§ **WHAT THIS TASK INVOLVES**:
Your answer should be only the lines below from the one with "the vice president for academic affairs who, within" to the one with "right for me", repeated exactly, ends included.

-------- DATA TO EXAMINE --------

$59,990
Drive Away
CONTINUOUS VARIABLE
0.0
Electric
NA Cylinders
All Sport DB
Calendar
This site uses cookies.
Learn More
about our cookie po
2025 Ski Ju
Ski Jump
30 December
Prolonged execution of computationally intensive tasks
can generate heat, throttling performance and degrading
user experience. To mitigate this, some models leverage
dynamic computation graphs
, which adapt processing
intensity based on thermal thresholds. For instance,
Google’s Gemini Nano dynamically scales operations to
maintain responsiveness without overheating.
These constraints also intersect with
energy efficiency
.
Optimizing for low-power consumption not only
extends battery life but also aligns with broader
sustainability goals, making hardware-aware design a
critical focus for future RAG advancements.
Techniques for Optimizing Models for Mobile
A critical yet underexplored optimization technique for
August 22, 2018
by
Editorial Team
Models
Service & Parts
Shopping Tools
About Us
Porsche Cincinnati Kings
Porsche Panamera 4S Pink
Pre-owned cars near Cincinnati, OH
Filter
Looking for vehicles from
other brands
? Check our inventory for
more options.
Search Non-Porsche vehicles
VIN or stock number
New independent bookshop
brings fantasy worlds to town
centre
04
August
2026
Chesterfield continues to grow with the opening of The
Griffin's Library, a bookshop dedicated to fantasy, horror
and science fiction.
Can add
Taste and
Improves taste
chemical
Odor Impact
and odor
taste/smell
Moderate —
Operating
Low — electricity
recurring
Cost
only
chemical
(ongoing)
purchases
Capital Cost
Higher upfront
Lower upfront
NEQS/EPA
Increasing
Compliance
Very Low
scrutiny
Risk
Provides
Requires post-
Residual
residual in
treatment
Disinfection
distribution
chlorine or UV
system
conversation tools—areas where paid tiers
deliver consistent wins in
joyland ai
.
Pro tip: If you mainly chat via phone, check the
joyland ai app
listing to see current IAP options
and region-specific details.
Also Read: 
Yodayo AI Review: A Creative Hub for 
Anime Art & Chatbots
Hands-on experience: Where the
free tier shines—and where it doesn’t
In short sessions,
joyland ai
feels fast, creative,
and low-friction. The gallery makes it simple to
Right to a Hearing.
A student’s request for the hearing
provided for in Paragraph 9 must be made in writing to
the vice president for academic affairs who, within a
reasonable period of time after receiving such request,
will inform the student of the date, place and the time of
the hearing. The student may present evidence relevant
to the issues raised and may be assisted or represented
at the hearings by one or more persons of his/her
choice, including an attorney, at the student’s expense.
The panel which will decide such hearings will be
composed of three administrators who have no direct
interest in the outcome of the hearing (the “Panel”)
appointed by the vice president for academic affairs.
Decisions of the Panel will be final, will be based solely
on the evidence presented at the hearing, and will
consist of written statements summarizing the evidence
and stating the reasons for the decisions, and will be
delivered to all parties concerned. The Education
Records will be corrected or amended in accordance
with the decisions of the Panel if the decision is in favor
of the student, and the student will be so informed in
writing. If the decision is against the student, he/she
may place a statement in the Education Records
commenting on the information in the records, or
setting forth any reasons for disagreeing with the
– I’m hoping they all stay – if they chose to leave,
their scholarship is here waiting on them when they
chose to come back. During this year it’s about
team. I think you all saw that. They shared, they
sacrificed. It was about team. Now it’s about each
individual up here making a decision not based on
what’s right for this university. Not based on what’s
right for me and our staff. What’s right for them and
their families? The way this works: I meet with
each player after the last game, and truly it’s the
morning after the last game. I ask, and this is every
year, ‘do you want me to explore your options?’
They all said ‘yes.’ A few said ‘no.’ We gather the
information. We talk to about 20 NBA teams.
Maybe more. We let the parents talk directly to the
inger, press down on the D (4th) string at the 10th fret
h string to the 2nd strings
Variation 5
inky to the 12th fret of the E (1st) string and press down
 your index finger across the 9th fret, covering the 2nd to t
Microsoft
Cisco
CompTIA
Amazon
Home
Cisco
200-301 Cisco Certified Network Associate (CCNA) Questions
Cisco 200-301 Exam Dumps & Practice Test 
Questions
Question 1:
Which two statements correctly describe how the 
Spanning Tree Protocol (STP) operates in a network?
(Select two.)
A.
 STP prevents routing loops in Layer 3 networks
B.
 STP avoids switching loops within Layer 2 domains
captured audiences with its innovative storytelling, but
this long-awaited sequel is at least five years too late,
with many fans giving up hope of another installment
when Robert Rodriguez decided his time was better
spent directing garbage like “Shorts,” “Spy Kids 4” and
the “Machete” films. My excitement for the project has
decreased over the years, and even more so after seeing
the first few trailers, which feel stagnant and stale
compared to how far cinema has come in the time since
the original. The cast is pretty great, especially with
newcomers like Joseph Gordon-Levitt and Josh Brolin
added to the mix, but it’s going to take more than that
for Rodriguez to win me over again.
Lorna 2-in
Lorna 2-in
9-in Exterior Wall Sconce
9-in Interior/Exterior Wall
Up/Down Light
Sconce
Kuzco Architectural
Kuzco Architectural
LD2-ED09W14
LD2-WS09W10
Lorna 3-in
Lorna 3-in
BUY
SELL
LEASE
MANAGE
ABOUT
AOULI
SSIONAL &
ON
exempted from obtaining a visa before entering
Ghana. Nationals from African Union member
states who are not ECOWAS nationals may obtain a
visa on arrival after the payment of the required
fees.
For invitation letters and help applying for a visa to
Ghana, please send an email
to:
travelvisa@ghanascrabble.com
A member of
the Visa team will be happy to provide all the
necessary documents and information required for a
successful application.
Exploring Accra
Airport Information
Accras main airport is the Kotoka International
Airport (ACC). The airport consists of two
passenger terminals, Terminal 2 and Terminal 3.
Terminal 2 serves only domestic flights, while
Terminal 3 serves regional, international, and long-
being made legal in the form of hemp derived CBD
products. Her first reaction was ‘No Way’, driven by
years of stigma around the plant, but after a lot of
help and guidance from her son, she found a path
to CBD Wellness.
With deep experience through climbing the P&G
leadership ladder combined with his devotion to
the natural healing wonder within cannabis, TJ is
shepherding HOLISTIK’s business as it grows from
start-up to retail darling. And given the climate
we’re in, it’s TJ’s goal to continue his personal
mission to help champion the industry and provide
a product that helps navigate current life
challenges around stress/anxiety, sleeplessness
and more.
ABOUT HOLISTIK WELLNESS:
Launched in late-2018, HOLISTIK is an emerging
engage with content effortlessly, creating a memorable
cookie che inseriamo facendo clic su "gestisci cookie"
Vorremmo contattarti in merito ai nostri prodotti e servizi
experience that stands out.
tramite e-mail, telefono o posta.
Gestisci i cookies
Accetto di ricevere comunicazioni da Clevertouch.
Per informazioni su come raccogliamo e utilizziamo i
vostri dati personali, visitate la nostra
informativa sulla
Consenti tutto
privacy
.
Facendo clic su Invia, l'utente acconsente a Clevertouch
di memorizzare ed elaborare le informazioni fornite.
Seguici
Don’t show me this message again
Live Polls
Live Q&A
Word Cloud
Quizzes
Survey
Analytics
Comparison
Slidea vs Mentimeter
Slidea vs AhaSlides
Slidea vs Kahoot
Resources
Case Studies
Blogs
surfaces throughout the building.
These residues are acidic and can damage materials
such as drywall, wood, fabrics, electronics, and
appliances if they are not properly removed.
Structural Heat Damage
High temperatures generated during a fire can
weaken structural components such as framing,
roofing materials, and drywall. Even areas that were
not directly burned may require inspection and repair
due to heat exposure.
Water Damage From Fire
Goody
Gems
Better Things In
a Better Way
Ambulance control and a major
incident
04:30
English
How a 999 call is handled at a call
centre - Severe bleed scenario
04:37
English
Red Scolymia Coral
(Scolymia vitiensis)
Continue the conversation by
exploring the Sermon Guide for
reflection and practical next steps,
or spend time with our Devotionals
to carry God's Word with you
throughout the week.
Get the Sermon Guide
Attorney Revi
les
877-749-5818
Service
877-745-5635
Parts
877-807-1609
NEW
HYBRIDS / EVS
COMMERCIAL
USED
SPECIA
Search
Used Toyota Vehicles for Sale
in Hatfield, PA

--------

§ **TASK RESPONSE**:
the vice president for academic affairs who, within a
reasonable period of time after receiving such request,
will inform the student of the date, place and the time of
the hearing. The student may present evidence relevant
to the issues raised and may be assisted or represented
at the hearings by one or more persons of his/her
choice, including an attorney, at the student’s expense.
The panel which will decide such hearings will be
composed of three administrators who have no direct
interest in the outcome of the hearing (the “Panel”)
appointed by the vice president for academic affairs.
Decisions of the Panel will be final, will be based solely
on the evidence presented at the hearing, and will
consist of written statements summarizing the evidence
and stating the reasons for the decisions, and will be
delivered to all parties concerned. The Education
Records will be corrected or amended in accordance
with the decisions of the Panel if the decision is in favor
of the student, and the student will be so informed in
writing. If the decision is against the student, he/she
may place a statement in the Education Records
commenting on the information in the records, or
setting forth any reasons for disagreeing with the
– I’m hoping they all stay – if they chose to leave,
their scholarship is here waiting on them when they
chose to come back. During this year it’s about
team. I think you all saw that. They shared, they
sacrificed. It was about team. Now it’s about each
individual up here making a decision not based on
what’s right for this university. Not based on what’s
right for me and our staff. What’s right for them and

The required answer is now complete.